_ТЕКСТ ДЛЯ ЧТЕНИЯ:_

О том, что Мариучча отвечала полной взаимностью любившему ее «до обожания» Кипренскому, писал в Россию и архитектор Н. Е. Ефимов, римский пенсионер Академии художеств, которому выпало на долю сделать скромный памятник на могиле художника.
На похороны пришли все члены русской художественной колонии в Риме. «Зайдя к нему на квартиру, — рассказывает Иордан, — жаль было видеть стоявший на полу простой гроб, с теплящеюся лампадкою в головах. Старичок священник сидел в стороне. Прискорбно было видеть это сиротство славного художника на чужбине».
Был октябрь месяц, пишет далее гравер. В Риме, по традиции, это — месяц забав, когда нарядные и разукрашенные цветами люди с бубнами в руках разъезжают по улицам, распевая песни. «…В такой веселый октябрьский день собрались на квартиру покойного свои и некоторые чужие отдать достойному труженику последний долг. Явились могильщики, взяли гроб, снесли вниз, положили на носилки, покрыли черным покровом, взвалили себе на плечи, и целая ватага капуцин, по два в ряд, затянули вслух свои молитвы. Мы же, с поникшими головами, следовали за гробом до церкви С. Андреа делле Фратте, где и поставили в память покойного Кипренского на стене мраморную доску с некоторым рисунком, в виде дверей. Рисунок был сочинен Н. Е. Ефимовым».
Первым ревнителем этого благого дела был Александр Иванов, эта ходячая совесть русской художественной колонии в Риме. «Чувствуя все величие таланта Кипренского по художествам, — писал он отцу, — и почитая высоко его добродетели, мы, художники, во время нашего собрания в день тезоименитства государя императора сложились поставить монумент в церкви, где был отпет и оплакан нами великий предтеча художников русских, сделавшийся известным всему просвещенному свету».

_ЗАДАНИЯ:_
A – Почему, по словам Александра Иванова из текста о похоронах Кипренского, художники решили поставить ему монумент в церкви? Ответьте одним–тремя предложениями.
B – Продолжите текст о похоронах Кипренского, начав сразу после его последнего предложения.
Приведённые далее данные никак не связаны с текстом о похоронах Кипренского.

_ДАННЫЕ:_
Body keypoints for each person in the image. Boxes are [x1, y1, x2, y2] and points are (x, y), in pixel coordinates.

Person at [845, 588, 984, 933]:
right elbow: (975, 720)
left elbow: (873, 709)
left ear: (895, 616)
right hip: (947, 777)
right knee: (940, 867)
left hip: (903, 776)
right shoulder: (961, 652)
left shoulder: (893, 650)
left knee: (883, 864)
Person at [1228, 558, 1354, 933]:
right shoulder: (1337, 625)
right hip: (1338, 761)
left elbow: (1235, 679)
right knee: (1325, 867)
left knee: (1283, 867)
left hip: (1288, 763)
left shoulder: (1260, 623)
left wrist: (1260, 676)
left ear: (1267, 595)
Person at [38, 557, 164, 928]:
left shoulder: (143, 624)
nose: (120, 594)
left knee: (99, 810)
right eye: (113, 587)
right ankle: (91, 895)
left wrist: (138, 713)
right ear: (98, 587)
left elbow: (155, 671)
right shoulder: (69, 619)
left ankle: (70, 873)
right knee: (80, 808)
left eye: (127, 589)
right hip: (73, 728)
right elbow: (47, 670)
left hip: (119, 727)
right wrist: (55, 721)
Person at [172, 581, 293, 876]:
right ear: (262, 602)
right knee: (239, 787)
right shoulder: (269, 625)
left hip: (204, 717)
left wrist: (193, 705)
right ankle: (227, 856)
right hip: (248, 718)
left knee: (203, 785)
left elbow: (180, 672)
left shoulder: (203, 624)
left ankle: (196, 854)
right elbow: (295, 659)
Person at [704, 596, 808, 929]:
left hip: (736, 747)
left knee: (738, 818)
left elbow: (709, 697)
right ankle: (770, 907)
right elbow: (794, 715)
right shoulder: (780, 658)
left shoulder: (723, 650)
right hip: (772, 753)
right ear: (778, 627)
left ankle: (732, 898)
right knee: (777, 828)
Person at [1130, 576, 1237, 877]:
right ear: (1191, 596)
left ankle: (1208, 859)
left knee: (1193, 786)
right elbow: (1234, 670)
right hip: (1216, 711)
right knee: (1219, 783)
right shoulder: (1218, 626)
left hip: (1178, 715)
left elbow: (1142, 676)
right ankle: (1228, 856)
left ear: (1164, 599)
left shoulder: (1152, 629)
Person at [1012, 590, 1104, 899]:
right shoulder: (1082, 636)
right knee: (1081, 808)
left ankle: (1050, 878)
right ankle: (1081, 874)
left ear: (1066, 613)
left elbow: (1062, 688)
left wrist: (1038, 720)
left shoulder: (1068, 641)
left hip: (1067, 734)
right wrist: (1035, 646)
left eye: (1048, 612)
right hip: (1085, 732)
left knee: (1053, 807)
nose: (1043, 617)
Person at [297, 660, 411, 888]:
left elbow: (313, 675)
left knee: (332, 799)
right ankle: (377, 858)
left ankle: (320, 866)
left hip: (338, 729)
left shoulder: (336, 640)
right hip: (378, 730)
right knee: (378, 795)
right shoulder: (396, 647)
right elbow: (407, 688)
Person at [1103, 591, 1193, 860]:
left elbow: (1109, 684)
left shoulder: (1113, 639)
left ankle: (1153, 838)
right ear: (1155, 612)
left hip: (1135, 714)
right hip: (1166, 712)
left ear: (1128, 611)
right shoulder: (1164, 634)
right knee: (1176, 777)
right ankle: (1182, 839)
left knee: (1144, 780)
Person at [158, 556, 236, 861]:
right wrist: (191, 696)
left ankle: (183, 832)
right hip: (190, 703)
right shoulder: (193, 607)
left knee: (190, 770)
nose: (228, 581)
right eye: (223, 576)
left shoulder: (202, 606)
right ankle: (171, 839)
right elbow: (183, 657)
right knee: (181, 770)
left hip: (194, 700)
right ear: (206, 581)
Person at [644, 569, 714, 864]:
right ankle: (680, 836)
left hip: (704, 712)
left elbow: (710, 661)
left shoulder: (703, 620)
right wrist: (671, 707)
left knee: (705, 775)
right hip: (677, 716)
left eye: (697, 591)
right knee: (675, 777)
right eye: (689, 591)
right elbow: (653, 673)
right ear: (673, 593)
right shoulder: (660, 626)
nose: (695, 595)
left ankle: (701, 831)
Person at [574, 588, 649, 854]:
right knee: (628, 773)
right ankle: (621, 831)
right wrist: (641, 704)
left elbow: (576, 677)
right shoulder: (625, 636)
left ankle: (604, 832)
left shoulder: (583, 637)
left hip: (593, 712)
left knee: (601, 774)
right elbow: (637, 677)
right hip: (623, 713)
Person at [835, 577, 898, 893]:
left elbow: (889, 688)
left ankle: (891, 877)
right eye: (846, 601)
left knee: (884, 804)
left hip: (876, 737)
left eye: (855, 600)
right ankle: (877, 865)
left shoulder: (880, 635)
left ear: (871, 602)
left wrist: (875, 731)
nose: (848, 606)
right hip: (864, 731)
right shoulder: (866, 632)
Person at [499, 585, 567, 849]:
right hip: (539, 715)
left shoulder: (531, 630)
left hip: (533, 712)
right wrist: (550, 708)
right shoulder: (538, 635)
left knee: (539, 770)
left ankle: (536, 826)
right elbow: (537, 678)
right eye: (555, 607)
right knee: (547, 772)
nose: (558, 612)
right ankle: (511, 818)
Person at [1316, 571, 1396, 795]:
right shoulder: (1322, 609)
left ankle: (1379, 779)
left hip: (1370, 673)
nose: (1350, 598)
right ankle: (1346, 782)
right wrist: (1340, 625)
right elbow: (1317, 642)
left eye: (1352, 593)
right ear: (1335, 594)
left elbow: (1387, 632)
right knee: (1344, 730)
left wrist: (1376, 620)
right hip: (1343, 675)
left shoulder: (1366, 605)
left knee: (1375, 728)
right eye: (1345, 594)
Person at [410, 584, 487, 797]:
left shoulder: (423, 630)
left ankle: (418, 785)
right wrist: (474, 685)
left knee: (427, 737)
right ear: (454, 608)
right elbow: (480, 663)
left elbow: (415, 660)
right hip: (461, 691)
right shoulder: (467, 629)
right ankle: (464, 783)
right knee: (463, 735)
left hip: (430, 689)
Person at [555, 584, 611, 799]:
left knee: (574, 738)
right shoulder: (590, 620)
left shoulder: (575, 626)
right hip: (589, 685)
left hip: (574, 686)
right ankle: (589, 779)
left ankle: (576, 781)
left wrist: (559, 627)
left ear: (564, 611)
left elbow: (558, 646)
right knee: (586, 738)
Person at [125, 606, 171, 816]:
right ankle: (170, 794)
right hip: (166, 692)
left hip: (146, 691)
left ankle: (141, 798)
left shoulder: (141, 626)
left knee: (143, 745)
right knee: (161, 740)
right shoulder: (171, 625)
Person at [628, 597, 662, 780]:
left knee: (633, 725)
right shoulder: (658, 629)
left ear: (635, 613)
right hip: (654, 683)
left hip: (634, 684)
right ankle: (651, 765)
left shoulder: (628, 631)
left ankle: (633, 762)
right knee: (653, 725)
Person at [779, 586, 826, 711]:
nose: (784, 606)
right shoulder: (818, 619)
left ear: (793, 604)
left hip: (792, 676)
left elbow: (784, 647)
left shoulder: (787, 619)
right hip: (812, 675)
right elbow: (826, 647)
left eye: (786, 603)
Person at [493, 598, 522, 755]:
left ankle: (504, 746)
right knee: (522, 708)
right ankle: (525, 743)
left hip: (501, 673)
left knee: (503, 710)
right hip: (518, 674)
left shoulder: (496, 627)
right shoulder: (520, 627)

_ОТВЕТЫ К ЗАДАНИЯМ:_
A – Художники чувствовали всё величие таланта Кипренского и высоко почитали его добродетели. Поэтому в день тезоименитства государя императора они сложились, чтобы поставить монумент в церкви, где его отпели и оплакали.

B –
В Риме, на улице Грегориана, близ площади Испании, сохранился «дом Клавдия», как в «вечном городе» именовали Клода Лоррена, в котором провел последние дни жизни и умер Орест Кипренский. В трехстах шагах от него стоит церковь Сант’Андреа делле Фратте, в строительстве которой участвовал великий Борромини, где похоронили Кипренского.
Дошла до наших дней и скромная мраморная стела в четвертой капелле справа церкви Сант’Андреа делле Фратте — дань русских художников своему великому собрату по кисти.
На стеле, изображающей портал, по бокам которого помещены опущенные вниз факелы, высечена надпись по-латыни:
Внизу доски слева указано имя автора памятника — N. IEFIMOFF.
В переводе на русский язык эпитафия гласит:
«В честь и в память Ореста Кипренского, самого знаменитого среди русских художников, профессора и советника Императорской Петербургской Академии художеств и члена Неаполитанской академии, поставили на свои средства живущие в Риме русские художники, архитекторы и скульпторы, оплакивая безвременно угасший светоч своего народа и столь добродетельную душу. Скончался 49 лет от роду 10 октября 1836 года от рождества Христова».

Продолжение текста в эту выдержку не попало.